Turkey's offer of joint research 'is a call for Armenia that we hope to be answered' says FM
ANKARA - The Turkish foreign minister has expressed hope that Turkey's call for a joint academic research on the events of 1915 to Armenia "will not hang in the air".
Turkey's move "is a call for Armenia that we hope to be answered," Ahmet Davutoglu told reporters on Wednesday, referring to Prime Minister Recep Tayyip Erdogan's offer.
Turkey has called for the research of the 1915 events to be carried out by a commission of Turkish, Armenian and international historians, the Turkish Prime Ministry said in a statement earlier on Wednesday ahead of the anniversary of the events.
The 1915 events took place during World War I when a portion of the Armenian population living in the Ottoman Empire sided with the invading Russians and uprose against the Ottoman authority. The uprisings were followed by a relocation decision of the Ottoman Empire concerning Armenians living in eastern Anatolia.

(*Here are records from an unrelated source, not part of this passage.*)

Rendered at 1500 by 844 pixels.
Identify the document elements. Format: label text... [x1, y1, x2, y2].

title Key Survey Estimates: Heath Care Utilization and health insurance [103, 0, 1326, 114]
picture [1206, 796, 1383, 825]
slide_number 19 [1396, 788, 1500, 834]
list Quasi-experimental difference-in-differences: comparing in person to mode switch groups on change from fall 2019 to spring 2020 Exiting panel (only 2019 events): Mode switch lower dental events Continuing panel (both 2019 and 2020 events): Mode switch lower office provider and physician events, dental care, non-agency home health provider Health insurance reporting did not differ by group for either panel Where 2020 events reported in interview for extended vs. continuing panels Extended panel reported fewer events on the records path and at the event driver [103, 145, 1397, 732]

As a result, an unknown number of people died amid civil strife.
"History isn't just black and white - a grey area is needed. Everyone needs to show virtue by sharing the pains of the past," Davutoglu said at a reception held in Ankara for Turkey's April 23 National Sovereignty and Children's Day.
- 'Humanitarian attitude'
Davutoglu said Turkey's move could be surprising to some, adding: "However, everyone is aware of Turkey's humanitarian and universal attitude towards the pains of humanity."
He said Turkey and Armenia had wanted to hold talks concerning the 1915 events in 2009 when an accord was signed to normalize relations.
"Turkey sees all losses regardless of ethnicity and religion as the losses of humanity," he added.
He said Turkey did not make Wednesday's statement under pressure and it did not have a cyclical dimension.
"We call on Armenia not only to display a common and humanitarian attitude, but also to build a future together," he said. "I am sure our call will not be left hanging in the air."